Inheritance is an important issue in liberty. Many take a view that every man and woman should build themselves up and have no born advantage. There is still a question of what to do with someones property when they die. These same people argue that it should go to the government to be redistributed to various purposes: an estate (or death) tax. It is commonly mocked that you get taxed even in death. Resisting this is the command of the Torah: we are to give our property to our family, whoever is there to accept it. The government may not take it to redistribute, nor may it take possession as ward. This is commonly done today when someone dies without a will and without clear heirs. The government seizes their property, rather than attempt to find the nearest kin.

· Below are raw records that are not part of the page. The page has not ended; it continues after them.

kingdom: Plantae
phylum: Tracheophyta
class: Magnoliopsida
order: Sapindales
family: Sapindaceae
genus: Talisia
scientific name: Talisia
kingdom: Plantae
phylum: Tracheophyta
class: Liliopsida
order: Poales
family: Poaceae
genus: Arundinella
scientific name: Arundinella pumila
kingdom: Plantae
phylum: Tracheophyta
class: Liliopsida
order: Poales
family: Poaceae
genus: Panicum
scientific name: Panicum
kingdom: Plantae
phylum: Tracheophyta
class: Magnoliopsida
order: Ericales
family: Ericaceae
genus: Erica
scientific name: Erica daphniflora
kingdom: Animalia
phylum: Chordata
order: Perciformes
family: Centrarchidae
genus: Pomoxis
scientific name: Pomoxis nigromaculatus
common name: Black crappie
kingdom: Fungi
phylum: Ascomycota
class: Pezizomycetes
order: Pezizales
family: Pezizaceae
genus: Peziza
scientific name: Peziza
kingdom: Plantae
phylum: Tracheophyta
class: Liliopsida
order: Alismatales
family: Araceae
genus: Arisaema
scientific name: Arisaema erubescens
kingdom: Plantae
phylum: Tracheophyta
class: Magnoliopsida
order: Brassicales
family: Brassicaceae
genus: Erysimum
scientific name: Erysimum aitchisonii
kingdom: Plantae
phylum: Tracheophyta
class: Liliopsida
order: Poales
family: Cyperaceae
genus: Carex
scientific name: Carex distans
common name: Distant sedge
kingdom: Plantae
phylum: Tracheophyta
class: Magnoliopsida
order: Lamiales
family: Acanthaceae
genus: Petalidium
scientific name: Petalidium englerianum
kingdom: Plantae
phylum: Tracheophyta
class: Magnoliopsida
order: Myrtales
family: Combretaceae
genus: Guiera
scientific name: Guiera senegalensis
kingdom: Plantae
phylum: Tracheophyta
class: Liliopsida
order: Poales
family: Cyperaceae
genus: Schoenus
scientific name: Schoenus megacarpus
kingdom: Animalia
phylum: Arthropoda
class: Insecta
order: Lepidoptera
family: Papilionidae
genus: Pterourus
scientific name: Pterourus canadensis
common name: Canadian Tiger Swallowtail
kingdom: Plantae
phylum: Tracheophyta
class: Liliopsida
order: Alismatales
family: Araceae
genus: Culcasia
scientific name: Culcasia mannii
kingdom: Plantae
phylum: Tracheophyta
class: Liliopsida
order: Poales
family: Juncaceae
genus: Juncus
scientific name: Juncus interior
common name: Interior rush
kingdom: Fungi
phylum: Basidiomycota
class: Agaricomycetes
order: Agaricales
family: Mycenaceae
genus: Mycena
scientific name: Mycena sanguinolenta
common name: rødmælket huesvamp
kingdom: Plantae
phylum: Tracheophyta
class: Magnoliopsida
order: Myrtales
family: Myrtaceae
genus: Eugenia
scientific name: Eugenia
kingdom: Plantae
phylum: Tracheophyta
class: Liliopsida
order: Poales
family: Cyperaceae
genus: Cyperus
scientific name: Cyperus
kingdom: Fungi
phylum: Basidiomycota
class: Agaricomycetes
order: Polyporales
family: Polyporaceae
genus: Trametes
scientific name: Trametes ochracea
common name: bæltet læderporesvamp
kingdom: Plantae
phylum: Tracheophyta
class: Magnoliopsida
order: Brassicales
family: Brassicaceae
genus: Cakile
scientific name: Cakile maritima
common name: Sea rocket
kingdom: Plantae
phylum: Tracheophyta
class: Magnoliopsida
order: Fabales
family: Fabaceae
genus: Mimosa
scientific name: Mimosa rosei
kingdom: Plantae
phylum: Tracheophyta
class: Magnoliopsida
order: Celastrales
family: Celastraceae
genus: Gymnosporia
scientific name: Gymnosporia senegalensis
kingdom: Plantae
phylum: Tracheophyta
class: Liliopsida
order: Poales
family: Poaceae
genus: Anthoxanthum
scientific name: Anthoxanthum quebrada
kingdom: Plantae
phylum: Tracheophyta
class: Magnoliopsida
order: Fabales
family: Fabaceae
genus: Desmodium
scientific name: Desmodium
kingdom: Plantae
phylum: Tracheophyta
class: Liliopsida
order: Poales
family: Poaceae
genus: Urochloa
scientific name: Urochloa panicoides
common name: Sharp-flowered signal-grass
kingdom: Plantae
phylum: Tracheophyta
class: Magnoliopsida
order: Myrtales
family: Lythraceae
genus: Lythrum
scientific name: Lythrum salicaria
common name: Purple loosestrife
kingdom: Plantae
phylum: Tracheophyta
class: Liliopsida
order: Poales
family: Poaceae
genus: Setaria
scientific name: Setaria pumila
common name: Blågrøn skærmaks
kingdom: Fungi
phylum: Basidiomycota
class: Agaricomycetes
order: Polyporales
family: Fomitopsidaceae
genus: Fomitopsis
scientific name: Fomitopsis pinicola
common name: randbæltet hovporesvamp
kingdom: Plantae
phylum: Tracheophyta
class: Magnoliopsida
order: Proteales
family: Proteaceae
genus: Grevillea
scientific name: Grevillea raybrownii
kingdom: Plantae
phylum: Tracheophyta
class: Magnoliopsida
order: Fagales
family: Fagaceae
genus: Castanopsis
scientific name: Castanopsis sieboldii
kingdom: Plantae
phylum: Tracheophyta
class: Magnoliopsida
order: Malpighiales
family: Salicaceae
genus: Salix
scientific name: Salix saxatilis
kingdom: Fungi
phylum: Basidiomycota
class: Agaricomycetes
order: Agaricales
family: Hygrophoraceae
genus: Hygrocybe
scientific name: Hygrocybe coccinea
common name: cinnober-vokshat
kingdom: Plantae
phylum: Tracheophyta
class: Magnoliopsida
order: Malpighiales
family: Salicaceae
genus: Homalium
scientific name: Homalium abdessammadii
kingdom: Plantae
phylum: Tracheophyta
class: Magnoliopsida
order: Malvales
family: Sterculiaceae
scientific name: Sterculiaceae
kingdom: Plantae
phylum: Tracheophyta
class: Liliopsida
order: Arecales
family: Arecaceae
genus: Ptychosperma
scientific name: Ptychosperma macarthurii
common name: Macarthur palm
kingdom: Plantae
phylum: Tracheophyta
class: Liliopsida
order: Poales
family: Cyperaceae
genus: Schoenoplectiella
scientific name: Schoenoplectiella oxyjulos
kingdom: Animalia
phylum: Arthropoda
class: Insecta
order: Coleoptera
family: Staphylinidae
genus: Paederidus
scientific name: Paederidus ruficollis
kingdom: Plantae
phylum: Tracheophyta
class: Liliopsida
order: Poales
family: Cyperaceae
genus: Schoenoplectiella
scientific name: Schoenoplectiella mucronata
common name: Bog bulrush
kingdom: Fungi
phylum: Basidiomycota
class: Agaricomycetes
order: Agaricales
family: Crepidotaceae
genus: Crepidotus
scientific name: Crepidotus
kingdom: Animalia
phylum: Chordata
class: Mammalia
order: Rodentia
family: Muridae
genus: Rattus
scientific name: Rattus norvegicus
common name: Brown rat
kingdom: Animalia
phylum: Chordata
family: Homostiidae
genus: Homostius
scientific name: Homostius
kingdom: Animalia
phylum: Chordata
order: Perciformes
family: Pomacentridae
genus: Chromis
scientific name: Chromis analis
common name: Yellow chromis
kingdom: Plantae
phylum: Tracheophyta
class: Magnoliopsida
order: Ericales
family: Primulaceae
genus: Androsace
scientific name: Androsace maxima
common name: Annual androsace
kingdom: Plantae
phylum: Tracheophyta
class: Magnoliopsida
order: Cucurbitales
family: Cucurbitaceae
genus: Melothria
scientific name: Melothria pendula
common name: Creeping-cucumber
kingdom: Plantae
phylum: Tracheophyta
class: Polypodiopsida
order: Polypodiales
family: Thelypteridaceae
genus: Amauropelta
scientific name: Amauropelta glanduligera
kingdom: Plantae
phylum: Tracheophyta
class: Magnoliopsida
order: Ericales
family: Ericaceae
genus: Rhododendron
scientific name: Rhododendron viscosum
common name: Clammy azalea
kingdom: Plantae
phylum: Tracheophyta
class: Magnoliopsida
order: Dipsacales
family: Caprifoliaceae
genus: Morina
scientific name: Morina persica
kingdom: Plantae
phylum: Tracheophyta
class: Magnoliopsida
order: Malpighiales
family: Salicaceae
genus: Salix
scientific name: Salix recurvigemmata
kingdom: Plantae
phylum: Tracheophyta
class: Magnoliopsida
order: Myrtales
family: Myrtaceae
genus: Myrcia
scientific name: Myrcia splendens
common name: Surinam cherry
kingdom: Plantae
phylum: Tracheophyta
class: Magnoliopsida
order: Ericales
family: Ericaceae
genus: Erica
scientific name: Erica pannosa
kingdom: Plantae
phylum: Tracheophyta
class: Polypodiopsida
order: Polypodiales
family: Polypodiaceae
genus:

The family is repeatedly cited by many thinkers as the greatest force against the centralization of the state and power. Indeed, one almost always feels a strong connection to his family no matter what. Family members will defend their own, even when one of them has done wrong. This is a good thing and can be a powerful force. A great modern example is how the Bundy family in Nevada stood up to a gang of powerful criminals, drew in outside support, and won the day. With inheritance, families can bond well and accumulate resources that make them stronger in the face of a prospective power organization. If each family was strong and wealthy, any outlaws who wanted to form a government would have a difficult time. Thus, we are encouraged to take steps to build and sustain these bonds, and also ensure our descendants live better than we do today.